- REQUIRED ACTIONS:
[1] Before the listing comes an extract from the Filecount library page; copy it verbatim, from "Filecount uses 3" up to and including "types is included.".
[2] Continue the Filecount library page from the point where the extract stops, ahead of the listing.
Start of EXTRACT PROVIDED
/filecount

A modern high-performance open source file analysis library for automating localization tasks

Primary LanguageRustApache License 2.0Apache-2.0

crates.io

🧛 Filecount

Filecount is a high-performance open source file analysis library for automating localization tasks. It enables you to add file analysis functionality to your projects while maintaining a lot of customizability and extensibility. The goal is to always ensure optimal analysis performance.

Counting words is a notoriously difficult problem as it is really hard to define rules that give an "accurate" word count for every language. This means that many different text editing programs and CAT tools give different word counts for the same text! Filecount's philosophy is to be fast and accurate enough. Because for the purpose of having a fast file analysis it is often fine to be close enough to an accurate count.

If you want to see Filecount in action then visit the website: Filecount.io

Documentation

View the documentation on doc.rs

Example

use std::env;
use std::io::Read;
use std::process;
use filecount::analysis::analyze;
use filecount::extract::{extract, ExtractionRules};
use filecount::segmentation::{hashment_many};
use filecount::memory::HashedMemory;
use filecount::unicode::UnicodeRules;
use std::fs::{File};

fn main() {
    let args: Vec<String> = env::args().collect();

    if args.len() < 2 {
        println!("Not enough arguments passed. Please provide a path to a file or folder");
        process::exit(1);
    }

    let path = args[1].clone();

    let mut memfile = File::open("memory.tmx").unwrap();
    let mut memfile_buffer = Vec::new();
    memfile.read_to_end(&mut memfile_buffer).unwrap();

    let memory = HashedMemory::from_tmx(&memfile_buffer).unwrap();

    let mut file = File::open(&path).unwrap();
    let mut buffer = Vec::new();
    file.read_to_end(&mut buffer).unwrap();

    let texts = extract(buffer, &path, ExtractionRules::default()).unwrap();
    let hashments = hashment_many(texts, &UnicodeRules);
    let analysis = analyze(hashments, &memory);
    println!("{:?}", analysis);
}

Usage

Filecount uses 3 basic principles, each represented by their respective function:

  • extract
  • hashment
  • analyze

The extract function extracts textual elements from files supported by injected extraction rules. A set of default extraction rules for common file types is included.
End of EXTRACT PROVIDED
Start of INFORMATION SUPPLIED
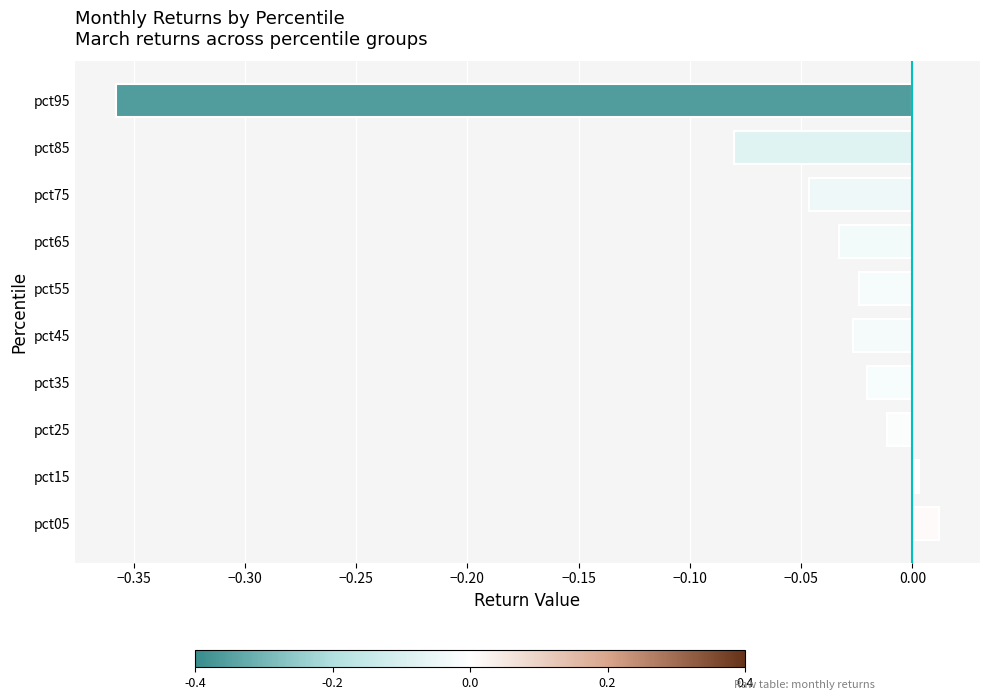

How many values are above zero?

2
End of INFORMATION SUPPLIED
- OUTPUTS FOR THE TASKS:
[1]
Filecount uses 3 basic principles, each represented by their respective function:

  • extract
  • hashment
  • analyze

The extract function extracts textual elements from files supported by injected extraction rules. A set of default extraction rules for common file types is included.

[2]
The hashment function converts these extracted sections into hashed segments (hence hashment) with word and character counts given injected segmentation rules (Unicode Standard Annex #29 supported by default).

The analyze function analyzes these hashments given an (optional) translation memory in order to get the total word and character counts, repetitions and TM matches.

Filecount deliberatly splits this functionality for optimal user control over the usage of these functions.

Theoretical specifications

By storing segments in hashed format (see hashment in the documentation) in a binary tree, exact match lookups will have a complexity of O(log N) where N is the size of the memory. This way a full file analysis can be performed in O(N log N) with N being the amount of segments in the file. The aim is to also integrate a vector space (database) so that we can calculate close matches in at most O(N log N) time as well.

Installation

Use this package in your project by adding the following to your Cargo.toml:

[dependencies]
filecount = "0.1.0"

Supported file formats

  • docx
  • pptx
  • xlsx
  • json
  • xml
  • txt
  • xliff
  • md
  • html(x)

Planned features

  • Supporting many more default filetypes (including srt, doc, pdf, po, etc.) (all pull requests are welcome)
  • In context matches (although different CAT tools use different definitions of 'in context')
  • Adding seconds and minutes to analysis outputs for audiovisual files (relevant for subtitling related tasks)
  • .srx based default segmentation support
  • .xliff based .tmx and hashed memory management (using .xliff files to populate .tmx)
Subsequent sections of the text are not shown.